I was watching the Mali GPU training video 2-2 Best practices principles. At around 3:50 there is a cycles per pixel calculation presented.
It shows (ShaderCores * Frequency) / (TargetFPS / Pixels).
So my question is: why is there no warp size in this? Shouldn't it be more like (ShaderCores * WarpSize * Frequency) / (TargetFPS / Pixels)?
Of course the "derated" factor would then be smaller to counter "useless" (not contributing to final image) helper lanes. Could it be that this is just a theoretical difference for actual cycles per pixel and the warp size doesn't make that big of a difference in real world use? Or is there something I got wrong in my base assumption to include the warp size in the calculation?
Loving the Mali GPU training videos so far! :)
Hi Laurin, Glad you are enjoying the training.
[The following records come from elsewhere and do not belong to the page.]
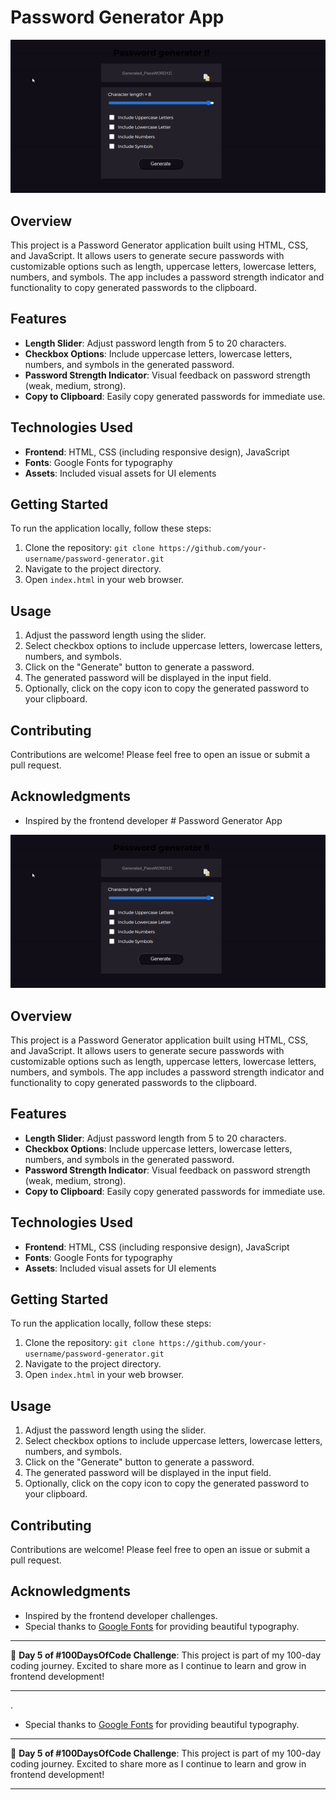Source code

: # Password Generator App

![Password Generator App Demo](/assets/password_generator_gif.gif)

## Overview

This project is a Password Generator application built using HTML, CSS, and JavaScript. It allows users to generate secure passwords with customizable options such as length, 
uppercase letters, lowercase letters, numbers, and symbols. The app includes a password strength indicator and functionality to copy generated passwords to the clipboard.

## Features

- **Length Slider**: Adjust password length from 5 to 20 characters.
- **Checkbox Options**: Include uppercase letters, lowercase letters, numbers, and symbols in the generated password.
- **Password Strength Indicator**: Visual feedback on password strength (weak, medium, strong).
- **Copy to Clipboard**: Easily copy generated passwords for immediate use.

## Technologies Used

- **Frontend**: HTML, CSS (including responsive design), JavaScript
- **Fonts**: Google Fonts for typography
- **Assets**: Included visual assets for UI elements

## Getting Started

To run the application locally, follow these steps:

1. Clone the repository: `git clone https://github.com/your-username/password-generator.git`
2. Navigate to the project directory.
3. Open `index.html` in your web browser.

## Usage

1. Adjust the password length using the slider.
2. Select checkbox options to include uppercase letters, lowercase letters, numbers, and symbols.
3. Click on the "Generate" button to generate a password.
4. The generated password will be displayed in the input field.
5. Optionally, click on the copy icon to copy the generated password to your clipboard.



## Contributing

Contributions are welcome! Please feel free to open an issue or submit a pull request.


## Acknowledgments

- Inspired by the frontend developer # Password Generator App

![Password Generator App Demo](/assets/password_generator_gif.gif)

## Overview

This project is a Password Generator application built using HTML, CSS, and JavaScript. It allows users to generate secure passwords with customizable options such as length, 
uppercase letters, lowercase letters, numbers, and symbols. The app includes a password strength indicator and functionality to copy generated passwords to the clipboard.

## Features

- **Length Slider**: Adjust password length from 5 to 20 characters.
- **Checkbox Options**: Include uppercase letters, lowercase letters, numbers, and symbols in the generated password.
- **Password Strength Indicator**: Visual feedback on password strength (weak, medium, strong).
- **Copy to Clipboard**: Easily copy generated passwords for immediate use.

## Technologies Used

- **Frontend**: HTML, CSS (including responsive design), JavaScript
- **Fonts**: Google Fonts for typography
- **Assets**: Included visual assets for UI elements

## Getting Started

To run the application locally, follow these steps:

1. Clone the repository: `git clone https://github.com/your-username/password-generator.git`
2. Navigate to the project directory.
3. Open `index.html` in your web browser.

## Usage

1. Adjust the password length using the slider.
2. Select checkbox options to include uppercase letters, lowercase letters, numbers, and symbols.
3. Click on the "Generate" button to generate a password.
4. The generated password will be displayed in the input field.
5. Optionally, click on the copy icon to copy the generated password to your clipboard.



## Contributing

Contributions are welcome! Please feel free to open an issue or submit a pull request.


## Acknowledgments

- Inspired by the frontend developer challenges.
- Special thanks to [Google Fonts](https://fonts.google.com/) for providing beautiful typography.

---

🌟 **Day 5 of #100DaysOfCode Challenge**: This project is part of my 100-day coding journey. Excited to share more as I continue to learn and grow in frontend development!

---


.
- Special thanks to [Google Fonts](https://fonts.google.com/) for providing beautiful typography.

---

🌟 **Day 5 of #100DaysOfCode Challenge**: This project is part of my 100-day coding journey. Excited to share more as I continue to learn and grow in frontend development!

---


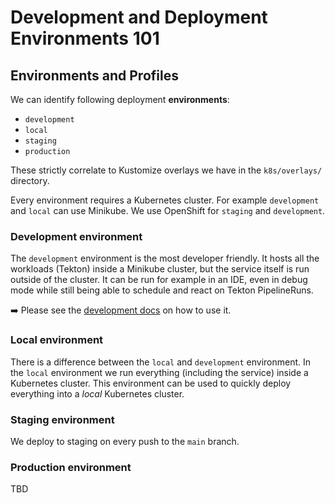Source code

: # Development and Deployment Environments 101

## Environments and Profiles

We can identify following deployment **environments**:

- `development`
- `local`
- `staging`
- `production`

These strictly correlate to Kustomize overlays we have in the `k8s/overlays/` directory.

Every environment requires a Kubernetes cluster. For example `development` and `local` can use Minikube.
We use OpenShift for `staging` and `development`.

### Development environment

The `development` environment is the most developer friendly. It hosts all the workloads (Tekton) inside
a Minikube cluster, but the service itself is run outside of the cluster. It can be run for example in an IDE,
even in debug mode while still being able to schedule and react on Tekton PipelineRuns.

:arrow_right: Please see the [development docs](development.md) on how to use it.

### Local environment

There is a difference between the `local` and `development` environment. In the `local` environment we run
everything (including the service) inside a Kubernetes cluster. This environment can be used to quickly
deploy everything into a _local_ Kubernetes cluster.


### Staging environment

We deploy to staging on every push to the `main` branch.

### Production environment

TBD
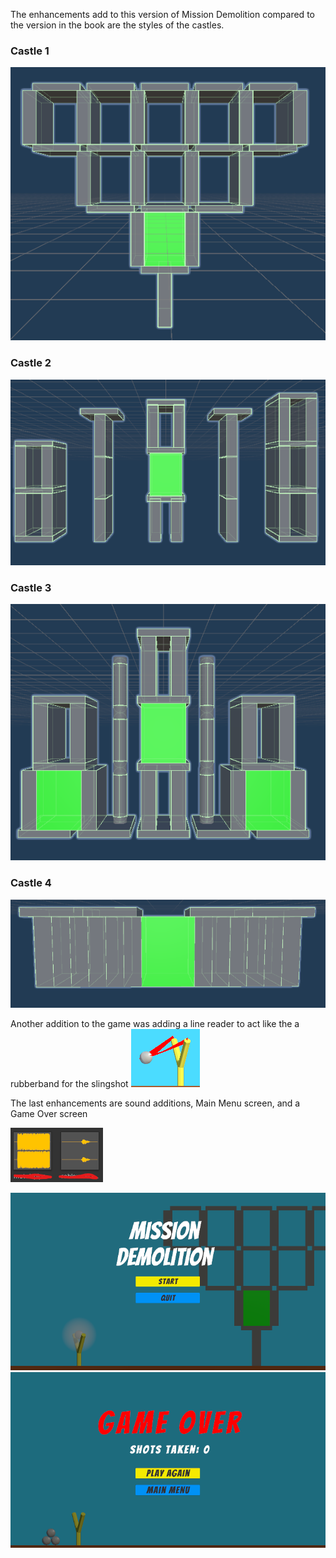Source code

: The enhancements add to this version of Mission Demolition compared to the version in the book are the styles of the castles.

### Castle 1
![castle 1](images/castle_0.png)

### Castle 2
![castle 2](images/castle_1.png)

### Castle 3
![castle 3](images/castle_2.png)

### Castle 4
![castle 4](images/castle_3.png)


Another addition to the game was adding a line reader to act like the a rubberband for the slingshot
![slingshot](images/slingshot.png)


The last enhancements are sound additions, Main Menu screen, and a Game Over screen

![sound files(metal pipe sound for hitting castle, roblox sound for hitting ground)](images/sound.png)

![main menu screen](images/main_menu.png)
![game over screen](images/game_over.png)
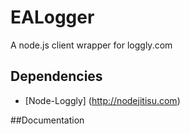 # EALogger 
A node.js client wrapper for loggly.com


## Dependencies
- [Node-Loggly] (http://nodejitisu.com)

##Documentation
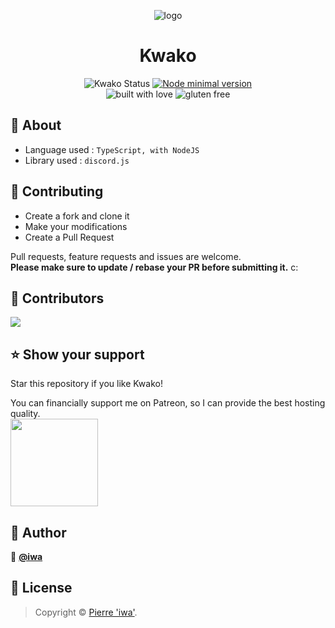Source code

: <div align="center">
<p align="center">
  <img src="https://cdn.iwa.sh/img/tiles/kwako.png" alt="logo"/>
  <h1>Kwako</h1>

  <img alt="Kwako Status" src="https://img.shields.io/website?down_color=red&down_message=offline&label=kwako&style=for-the-badge&up_color=brightgreen&up_message=online&url=https%3A%2F%2Fapi.iwa.sh%2Fapp%2Fapi">
  <a href="https://nodejs.org/en/">
    <img alt="Node minimal version" src="https://img.shields.io/static/v1?style=for-the-badge&label=node&message=%3E%3D12&color=blue"/>
  </a>

  <br/>

  <img alt="built with love" src="https://forthebadge.com/images/badges/built-with-love.svg"/>
  <img alt="gluten free" src="https://forthebadge.com/images/badges/gluten-free.svg"/>

</p>
</div>

## 📄 About

- Language used : `TypeScript, with NodeJS`
- Library used : `discord.js`

## 🤝 Contributing

- Create a fork and clone it
- Make your modifications
- Create a Pull Request


Pull requests, feature requests and issues are welcome.<br/>
**Please make sure to update / rebase your PR before submitting it.** c:


## 💛 Contributors

<a href="https://github.com/iwa/Kwako/graphs/contributors">
  <img src="https://contributors-img.web.app/image?repo=iwa/Kwako" />
</a>

## ⭐️ Show your support

Star this repository if you like Kwako!

You can financially support me on Patreon, so I can provide the best hosting quality.<br/>
<a href="https://www.patreon.com/iwaQwQ">
  <img src="https://c5.patreon.com/external/logo/become_a_patron_button@2x.png" width="140">
</a>

## 👤 Author

👤 **[@iwa](https://github.com/iwa)**

## 📝 License
> Copyright © [Pierre 'iwa'](https://github.com/iwa).
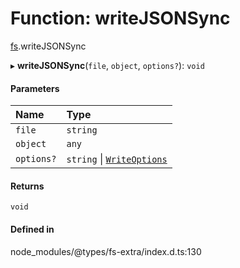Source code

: # Function: writeJSONSync

[fs](../modules/fs.md).writeJSONSync

▸ **writeJSONSync**(`file`, `object`, `options?`): `void`

#### Parameters

| Name | Type |
| :------ | :------ |
| `file` | `string` |
| `object` | `any` |
| `options?` | `string` \| [`WriteOptions`](../interfaces/fs.WriteOptions.md) |

#### Returns

`void`

#### Defined in

node_modules/@types/fs-extra/index.d.ts:130
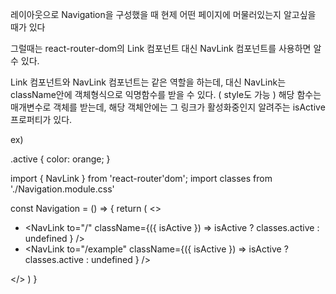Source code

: 레이아웃으로 Navigation을 구성했을 때
현제 어떤 페이지에 머물러있는지 알고싶을 때가 있다

그럴때는 react-router-dom의 Link 컴포넌트 대신 NavLink 컴포넌트를 사용하면 알 수 있다.

Link 컴포넌트와 NavLink 컴포넌트는 같은 역할을 하는데,
대신 NavLink는 className안에 객체형식으로 익명함수를 받을 수 있다. ( style도 가능 )
해당 함수는 매개변수로 객체를 받는데, 해당 객체안에는 그 링크가 활성화중인지 알려주는 
isActive 프로퍼티가 있다.

ex)
<!-- Navigation.module.css -->
.active {
    color: orange;
}

<!-- Navigation 컴포넌트 -->
import { NavLink } from 'react-router'dom';
import classes from './Navigation.module.css'

const Navigation = () => {
    return (
        <>
            <ul>
                <li>
                <!-- 경로가 / 일 때 active 활성화 -->
                    <NavLink to="/" className={({ isActive }) => isActive ? classes.active : undefined } />
                </li>
                <li>
                <!-- 경로가 /example 일 때 active 활성화 -->
                    <NavLink to="/example" className={({ isActive }) => isActive ? classes.active : undefined } />
                </li>
            </ul>
        </>
    )
}

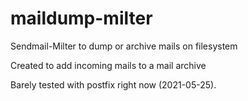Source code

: # maildump-milter
Sendmail-Milter to dump or archive mails on filesystem

Created to add incoming mails to a mail archive

Barely tested with postfix right now (2021-05-25).
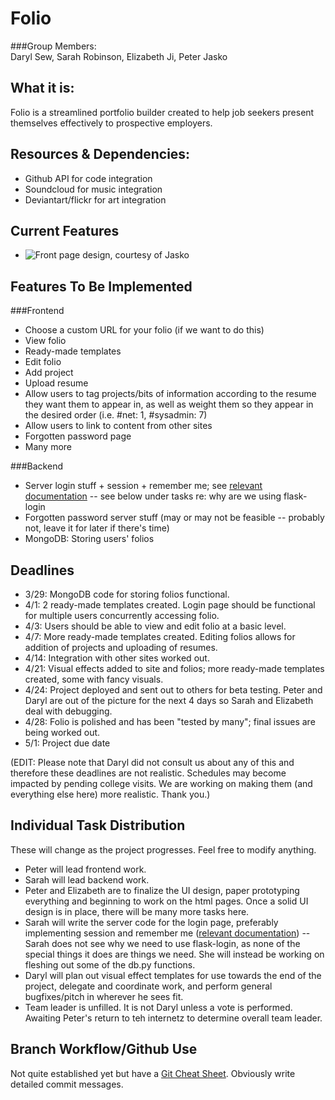 Folio
=========
###Group Members:  
Daryl Sew, Sarah Robinson, Elizabeth Ji, Peter Jasko  

What it is:  
-----------
Folio is a streamlined portfolio builder created to help job seekers present themselves effectively to prospective employers.  

Resources & Dependencies:
------------------------
*   Github API for code integration  
*   Soundcloud for music integration
*   Deviantart/flickr for art integration

Current Features
----------------
*   ![Front page design](http://i1322.photobucket.com/albums/u568/Daryl_LikeaBoshkosh/ScreenShot2013-03-25at105308PM1_zpsb15aa15b.png), courtesy of Jasko   

Features To Be Implemented
--------------------------

###Frontend  
*   Choose a custom URL for your folio (if we want to do this)  
*   View folio  
*   Ready-made templates
*   Edit folio  
*   Add project  
*   Upload resume  
*   Allow users to tag projects/bits of information according to the resume they want them to appear in, as well as weight them so they appear in the desired order (i.e. #net: 1, #sysadmin: 7)  
*   Allow users to link to content from other sites  
*   Forgotten password page  
*   Many more

###Backend  
*   Server login stuff + session + remember me; see [relevant documentation](http://pythonhosted.org/Flask-Login/) -- see below under tasks re: why are we using flask-login
*   Forgotten password server stuff (may or may not be feasible -- probably not, leave it for later if there's time)
*   MongoDB: Storing users' folios

Deadlines
---------

*    3/29: MongoDB code for storing folios functional.  
*    4/1: 2 ready-made templates created. Login page should be functional for multiple users concurrently accessing folio. 
*    4/3: Users should be able to view and edit folio at a basic level.  
*    4/7: More ready-made templates created. Editing folios allows for addition of projects and uploading of resumes.  
*    4/14: Integration with other sites worked out.
*    4/21: Visual effects added to site and folios; more ready-made templates created, some with fancy visuals.  
*    4/24: Project deployed and sent out to others for beta testing. Peter and Daryl are out of the picture for the next 4 days so Sarah and Elizabeth deal with debugging.
*    4/28: Folio is polished and has been "tested by many"; final issues are being worked out.  
*    5/1: Project due date  

(EDIT: Please note that Daryl did not consult us about any of this and therefore these deadlines are not realistic. Schedules may become impacted by pending college visits. We are working on making them (and everything else here) more realistic. Thank you.)

Individual Task Distribution
----------------------------
These will change as the project progresses. Feel free to modify anything. 
*   Peter will lead frontend work.
*   Sarah will lead backend work.
*   Peter and Elizabeth are to finalize the UI design, paper prototyping everything and beginning to work on the html pages. Once a solid UI design is in place, there will be many more tasks here.  
*   Sarah will write the server code for the login page, preferably implementing session and remember me ([relevant documentation](http://pythonhosted.org/Flask-Login/)) -- Sarah does not see why we need to use flask-login, as none of the special things it does are things we need. She will instead be working on fleshing out some of the db.py functions. 
*   Daryl will plan out visual effect templates for use towards the end of the project, delegate and coordinate work, and perform general bugfixes/pitch in wherever he sees fit.
*   Team leader is unfilled. It is not Daryl unless a vote is performed. Awaiting Peter's return to teh internetz to determine overall team leader.

Branch Workflow/Github Use
--------------------------
Not quite established yet but have a [Git Cheat Sheet](http://byte.kde.org/~zrusin/git/git-cheat-sheet-medium.png). Obviously write detailed commit messages.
The budgeting method presented in the course is a very simple one which aims to get to an initial "shader core cycles available per pixel" estimate. How much work can actually be completed per cycle will depend on which Mali GPU you are running - different Mali designs can have quite different performance per core. Per core metrics can be found on the data sheet linked off here:
At this level of detail warp size doesn't matter - you can just scale the shader core cycle cost by the e.g. total arithmetic capacity of the shader core to get a budget for "arithmetic per pixel". In reality it would take longer to execute (N times longer, but as N threads are running in parallel in the warp to average throughput is unaffected).
Laurin Agostini said:Of course the "derated" factor would then be smaller to counter "useless" (not contributing to final image) helper lanes.
Helper lanes are definitely one of the reasons for derating here, but not the only one.